**EXERCISE AIM**
For the records below, copy exactly the span that begins at the line containing "focal_35mm: 40" and stops after the line containing "f_number: 2.4", minus any pictures.
=== DATA SHOWN ===
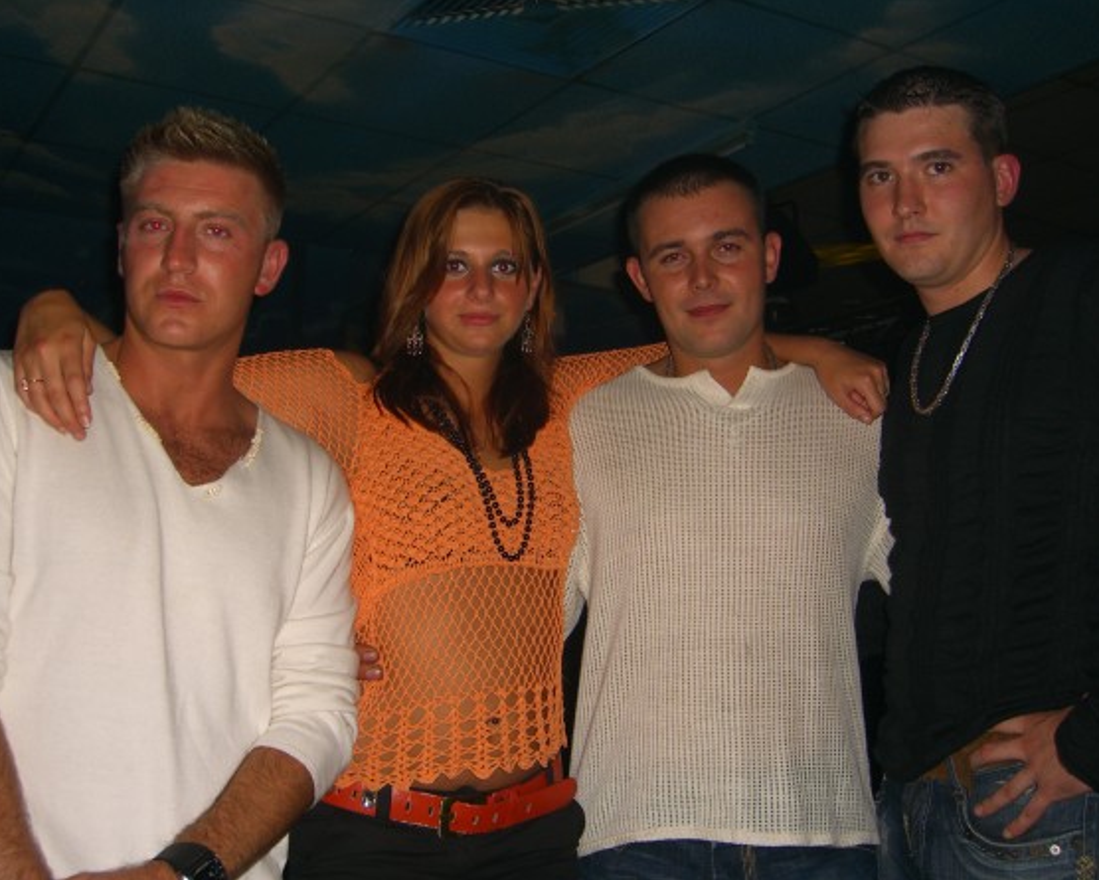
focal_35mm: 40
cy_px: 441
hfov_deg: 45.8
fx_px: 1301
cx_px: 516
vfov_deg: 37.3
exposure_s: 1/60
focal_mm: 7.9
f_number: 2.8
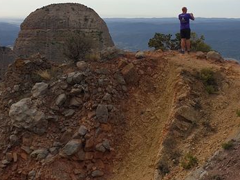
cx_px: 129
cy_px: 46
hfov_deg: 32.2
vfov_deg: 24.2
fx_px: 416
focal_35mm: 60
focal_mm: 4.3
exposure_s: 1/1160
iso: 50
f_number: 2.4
===
=== DATA SHOWN ===
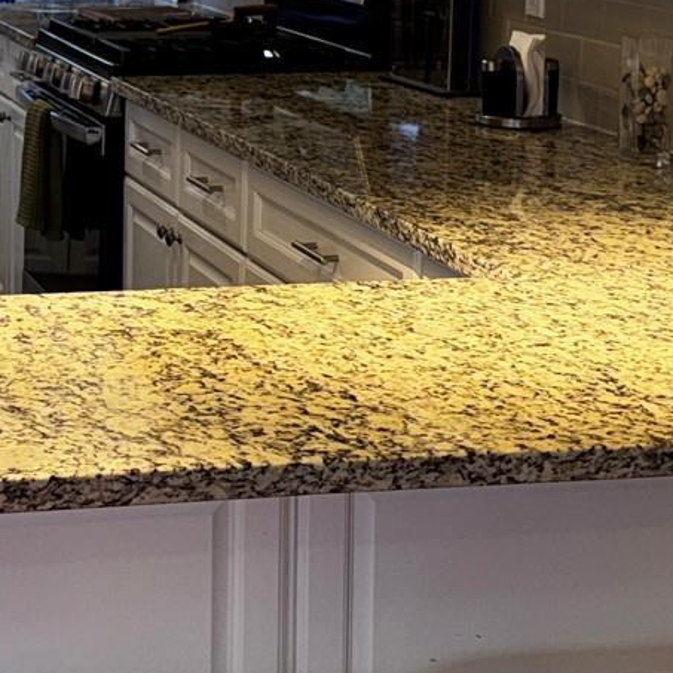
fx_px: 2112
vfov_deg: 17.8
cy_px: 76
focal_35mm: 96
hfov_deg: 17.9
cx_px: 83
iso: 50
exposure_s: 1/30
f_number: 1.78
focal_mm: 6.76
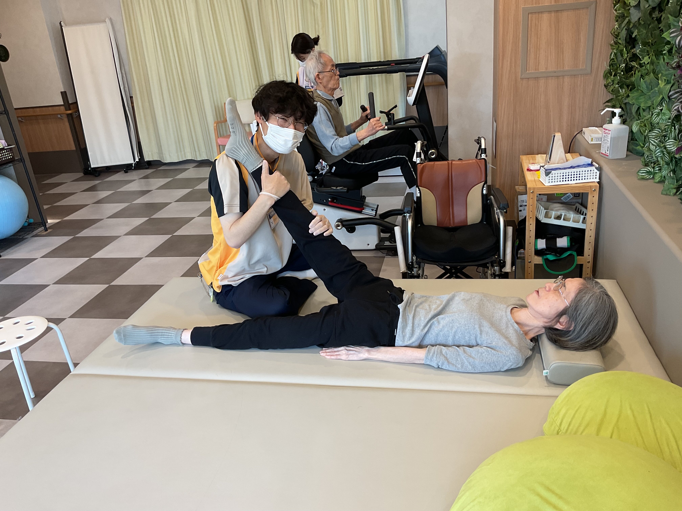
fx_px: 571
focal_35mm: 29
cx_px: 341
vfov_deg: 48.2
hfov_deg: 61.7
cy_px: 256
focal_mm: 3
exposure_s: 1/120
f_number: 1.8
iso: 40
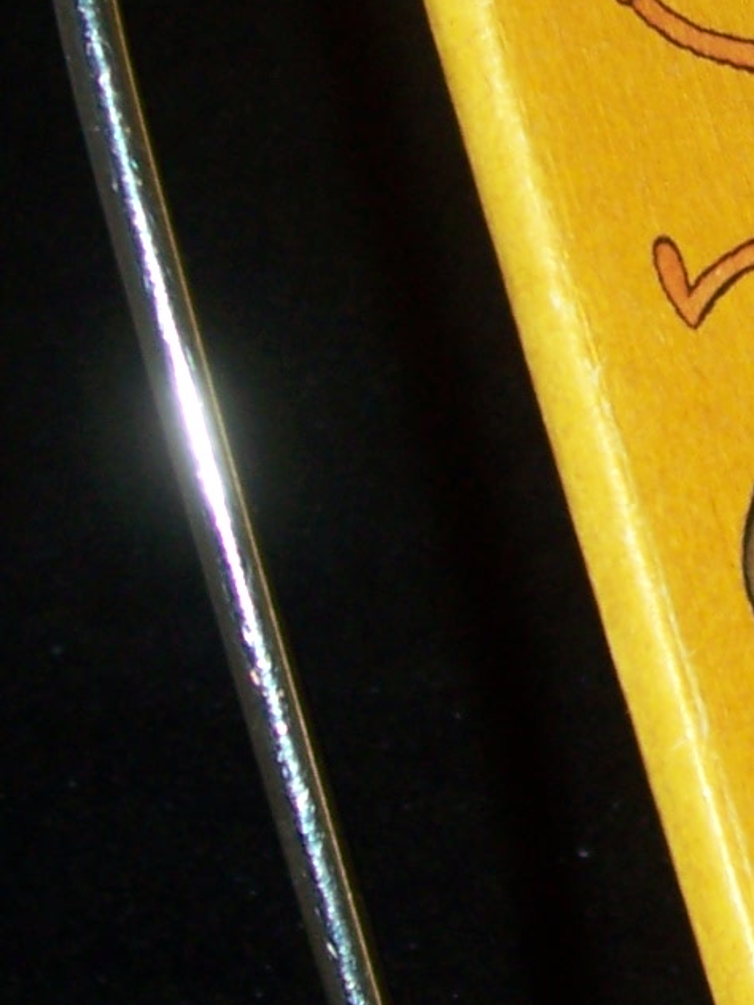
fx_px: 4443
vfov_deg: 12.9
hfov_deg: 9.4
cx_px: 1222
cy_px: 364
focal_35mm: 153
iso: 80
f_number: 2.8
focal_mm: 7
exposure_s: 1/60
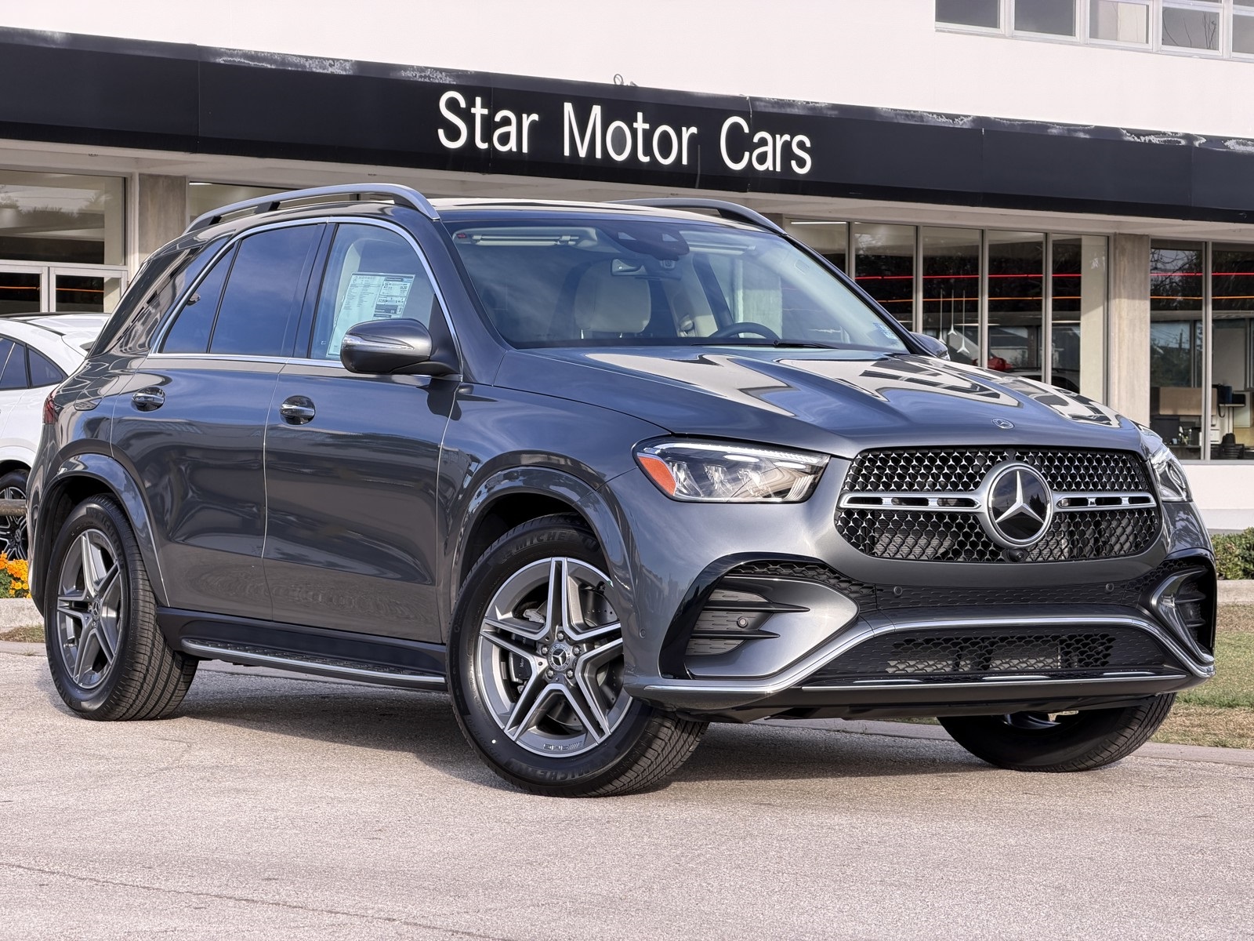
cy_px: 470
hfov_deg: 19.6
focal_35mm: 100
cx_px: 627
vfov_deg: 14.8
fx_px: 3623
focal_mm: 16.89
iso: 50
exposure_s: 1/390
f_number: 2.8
===
**YOUR SOLUTION**
focal_35mm: 40
cy_px: 441
hfov_deg: 45.8
fx_px: 1301
cx_px: 516
vfov_deg: 37.3
exposure_s: 1/60
focal_mm: 7.9
f_number: 2.8
cx_px: 129
cy_px: 46
hfov_deg: 32.2
vfov_deg: 24.2
fx_px: 416
focal_35mm: 60
focal_mm: 4.3
exposure_s: 1/1160
iso: 50
f_number: 2.4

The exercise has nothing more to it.